#### [Task goal]
Top to bottom, every record is to be copied word for word.

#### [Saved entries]
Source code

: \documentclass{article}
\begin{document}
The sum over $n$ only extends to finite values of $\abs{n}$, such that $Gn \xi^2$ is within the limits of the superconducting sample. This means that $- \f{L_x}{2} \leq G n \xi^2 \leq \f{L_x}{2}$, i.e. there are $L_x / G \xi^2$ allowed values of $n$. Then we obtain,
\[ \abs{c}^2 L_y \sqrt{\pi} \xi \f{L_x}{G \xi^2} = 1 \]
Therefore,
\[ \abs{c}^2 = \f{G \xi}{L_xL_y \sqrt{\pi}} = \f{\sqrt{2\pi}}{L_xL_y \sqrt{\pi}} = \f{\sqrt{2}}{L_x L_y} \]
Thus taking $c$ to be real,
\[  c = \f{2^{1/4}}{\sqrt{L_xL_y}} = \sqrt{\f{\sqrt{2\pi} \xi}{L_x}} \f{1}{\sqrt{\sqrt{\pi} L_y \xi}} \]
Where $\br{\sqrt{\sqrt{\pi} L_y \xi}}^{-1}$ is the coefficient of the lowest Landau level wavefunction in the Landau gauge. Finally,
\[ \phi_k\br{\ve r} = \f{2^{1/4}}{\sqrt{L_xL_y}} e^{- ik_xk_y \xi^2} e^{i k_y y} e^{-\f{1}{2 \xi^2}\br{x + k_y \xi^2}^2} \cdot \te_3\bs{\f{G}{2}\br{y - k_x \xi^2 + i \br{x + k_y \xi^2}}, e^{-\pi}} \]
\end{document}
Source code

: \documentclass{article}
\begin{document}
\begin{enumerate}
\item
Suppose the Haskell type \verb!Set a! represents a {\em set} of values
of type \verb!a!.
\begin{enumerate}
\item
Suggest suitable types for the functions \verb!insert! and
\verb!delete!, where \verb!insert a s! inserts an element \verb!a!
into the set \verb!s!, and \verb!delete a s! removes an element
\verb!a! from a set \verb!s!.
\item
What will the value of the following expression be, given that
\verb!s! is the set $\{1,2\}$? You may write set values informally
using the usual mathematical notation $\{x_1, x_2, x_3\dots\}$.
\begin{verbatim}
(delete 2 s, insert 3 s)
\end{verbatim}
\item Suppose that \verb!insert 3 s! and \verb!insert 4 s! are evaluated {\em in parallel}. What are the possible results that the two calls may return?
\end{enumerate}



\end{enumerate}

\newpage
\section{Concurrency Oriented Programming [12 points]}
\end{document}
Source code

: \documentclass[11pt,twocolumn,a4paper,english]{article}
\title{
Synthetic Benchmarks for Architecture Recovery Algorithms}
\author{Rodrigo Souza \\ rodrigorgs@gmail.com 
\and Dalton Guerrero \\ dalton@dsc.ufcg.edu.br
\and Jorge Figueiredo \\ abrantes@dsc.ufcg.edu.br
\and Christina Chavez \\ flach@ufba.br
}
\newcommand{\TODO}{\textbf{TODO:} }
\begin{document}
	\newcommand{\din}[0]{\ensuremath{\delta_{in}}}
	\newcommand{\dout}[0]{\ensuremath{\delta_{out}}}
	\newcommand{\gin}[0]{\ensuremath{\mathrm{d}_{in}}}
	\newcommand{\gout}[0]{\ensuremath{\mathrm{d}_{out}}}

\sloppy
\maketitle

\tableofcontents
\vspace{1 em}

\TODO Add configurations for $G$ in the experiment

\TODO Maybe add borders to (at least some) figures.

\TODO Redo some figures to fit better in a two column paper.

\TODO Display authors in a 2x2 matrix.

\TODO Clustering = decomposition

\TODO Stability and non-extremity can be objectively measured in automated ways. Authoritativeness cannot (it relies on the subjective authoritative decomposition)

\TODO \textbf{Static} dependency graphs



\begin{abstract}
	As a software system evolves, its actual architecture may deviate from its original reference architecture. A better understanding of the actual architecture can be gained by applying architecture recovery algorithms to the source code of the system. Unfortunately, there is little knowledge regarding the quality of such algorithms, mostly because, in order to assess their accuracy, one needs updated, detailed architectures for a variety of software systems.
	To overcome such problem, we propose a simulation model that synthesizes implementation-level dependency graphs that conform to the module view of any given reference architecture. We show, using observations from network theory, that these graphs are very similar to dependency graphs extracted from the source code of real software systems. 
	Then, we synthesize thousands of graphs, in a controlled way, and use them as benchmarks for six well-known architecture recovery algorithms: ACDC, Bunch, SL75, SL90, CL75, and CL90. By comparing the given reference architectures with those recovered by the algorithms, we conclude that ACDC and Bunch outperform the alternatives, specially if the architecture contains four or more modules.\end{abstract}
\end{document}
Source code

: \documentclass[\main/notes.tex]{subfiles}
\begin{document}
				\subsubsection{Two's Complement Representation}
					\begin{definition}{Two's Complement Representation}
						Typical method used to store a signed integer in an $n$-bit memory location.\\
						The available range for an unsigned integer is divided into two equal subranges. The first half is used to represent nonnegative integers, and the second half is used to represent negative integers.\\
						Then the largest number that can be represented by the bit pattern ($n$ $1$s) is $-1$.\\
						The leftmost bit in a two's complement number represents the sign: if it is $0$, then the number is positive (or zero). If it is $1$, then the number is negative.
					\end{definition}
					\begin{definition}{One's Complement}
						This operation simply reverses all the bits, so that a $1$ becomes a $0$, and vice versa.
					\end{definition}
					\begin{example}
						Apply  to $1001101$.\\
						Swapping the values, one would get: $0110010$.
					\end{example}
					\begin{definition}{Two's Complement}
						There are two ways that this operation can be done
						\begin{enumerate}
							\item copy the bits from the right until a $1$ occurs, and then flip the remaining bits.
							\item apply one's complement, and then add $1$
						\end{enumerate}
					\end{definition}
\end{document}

#### [Result below]
Source code

: \documentclass{article}
\begin{document}
The sum over $n$ only extends to finite values of $\abs{n}$, such that $Gn \xi^2$ is within the limits of the superconducting sample. This means that $- \f{L_x}{2} \leq G n \xi^2 \leq \f{L_x}{2}$, i.e. there are $L_x / G \xi^2$ allowed values of $n$. Then we obtain,
\[ \abs{c}^2 L_y \sqrt{\pi} \xi \f{L_x}{G \xi^2} = 1 \]
Therefore,
\[ \abs{c}^2 = \f{G \xi}{L_xL_y \sqrt{\pi}} = \f{\sqrt{2\pi}}{L_xL_y \sqrt{\pi}} = \f{\sqrt{2}}{L_x L_y} \]
Thus taking $c$ to be real,
\[  c = \f{2^{1/4}}{\sqrt{L_xL_y}} = \sqrt{\f{\sqrt{2\pi} \xi}{L_x}} \f{1}{\sqrt{\sqrt{\pi} L_y \xi}} \]
Where $\br{\sqrt{\sqrt{\pi} L_y \xi}}^{-1}$ is the coefficient of the lowest Landau level wavefunction in the Landau gauge. Finally,
\[ \phi_k\br{\ve r} = \f{2^{1/4}}{\sqrt{L_xL_y}} e^{- ik_xk_y \xi^2} e^{i k_y y} e^{-\f{1}{2 \xi^2}\br{x + k_y \xi^2}^2} \cdot \te_3\bs{\f{G}{2}\br{y - k_x \xi^2 + i \br{x + k_y \xi^2}}, e^{-\pi}} \]
\end{document}
Source code

: \documentclass{article}
\begin{document}
\begin{enumerate}
\item
Suppose the Haskell type \verb!Set a! represents a {\em set} of values
of type \verb!a!.
\begin{enumerate}
\item
Suggest suitable types for the functions \verb!insert! and
\verb!delete!, where \verb!insert a s! inserts an element \verb!a!
into the set \verb!s!, and \verb!delete a s! removes an element
\verb!a! from a set \verb!s!.
\item
What will the value of the following expression be, given that
\verb!s! is the set $\{1,2\}$? You may write set values informally
using the usual mathematical notation $\{x_1, x_2, x_3\dots\}$.
\begin{verbatim}
(delete 2 s, insert 3 s)
\end{verbatim}
\item Suppose that \verb!insert 3 s! and \verb!insert 4 s! are evaluated {\em in parallel}. What are the possible results that the two calls may return?
\end{enumerate}



\end{enumerate}

\newpage
\section{Concurrency Oriented Programming [12 points]}
\end{document}
Source code

: \documentclass[11pt,twocolumn,a4paper,english]{article}
\title{
Synthetic Benchmarks for Architecture Recovery Algorithms}
\author{Rodrigo Souza \\ rodrigorgs@gmail.com 
\and Dalton Guerrero \\ dalton@dsc.ufcg.edu.br
\and Jorge Figueiredo \\ abrantes@dsc.ufcg.edu.br
\and Christina Chavez \\ flach@ufba.br
}
\newcommand{\TODO}{\textbf{TODO:} }
\begin{document}
	\newcommand{\din}[0]{\ensuremath{\delta_{in}}}
	\newcommand{\dout}[0]{\ensuremath{\delta_{out}}}
	\newcommand{\gin}[0]{\ensuremath{\mathrm{d}_{in}}}
	\newcommand{\gout}[0]{\ensuremath{\mathrm{d}_{out}}}

\sloppy
\maketitle

\tableofcontents
\vspace{1 em}

\TODO Add configurations for $G$ in the experiment

\TODO Maybe add borders to (at least some) figures.

\TODO Redo some figures to fit better in a two column paper.

\TODO Display authors in a 2x2 matrix.

\TODO Clustering = decomposition

\TODO Stability and non-extremity can be objectively measured in automated ways. Authoritativeness cannot (it relies on the subjective authoritative decomposition)

\TODO \textbf{Static} dependency graphs



\begin{abstract}
	As a software system evolves, its actual architecture may deviate from its original reference architecture. A better understanding of the actual architecture can be gained by applying architecture recovery algorithms to the source code of the system. Unfortunately, there is little knowledge regarding the quality of such algorithms, mostly because, in order to assess their accuracy, one needs updated, detailed architectures for a variety of software systems.
	To overcome such problem, we propose a simulation model that synthesizes implementation-level dependency graphs that conform to the module view of any given reference architecture. We show, using observations from network theory, that these graphs are very similar to dependency graphs extracted from the source code of real software systems. 
	Then, we synthesize thousands of graphs, in a controlled way, and use them as benchmarks for six well-known architecture recovery algorithms: ACDC, Bunch, SL75, SL90, CL75, and CL90. By comparing the given reference architectures with those recovered by the algorithms, we conclude that ACDC and Bunch outperform the alternatives, specially if the architecture contains four or more modules.\end{abstract}
\end{document}
Source code

: \documentclass[\main/notes.tex]{subfiles}
\begin{document}
				\subsubsection{Two's Complement Representation}
					\begin{definition}{Two's Complement Representation}
						Typical method used to store a signed integer in an $n$-bit memory location.\\
						The available range for an unsigned integer is divided into two equal subranges. The first half is used to represent nonnegative integers, and the second half is used to represent negative integers.\\
						Then the largest number that can be represented by the bit pattern ($n$ $1$s) is $-1$.\\
						The leftmost bit in a two's complement number represents the sign: if it is $0$, then the number is positive (or zero). If it is $1$, then the number is negative.
					\end{definition}
					\begin{definition}{One's Complement}
						This operation simply reverses all the bits, so that a $1$ becomes a $0$, and vice versa.
					\end{definition}
					\begin{example}
						Apply  to $1001101$.\\
						Swapping the values, one would get: $0110010$.
					\end{example}
					\begin{definition}{Two's Complement}
						There are two ways that this operation can be done
						\begin{enumerate}
							\item copy the bits from the right until a $1$ occurs, and then flip the remaining bits.
							\item apply one's complement, and then add $1$
						\end{enumerate}
					\end{definition}
\end{document}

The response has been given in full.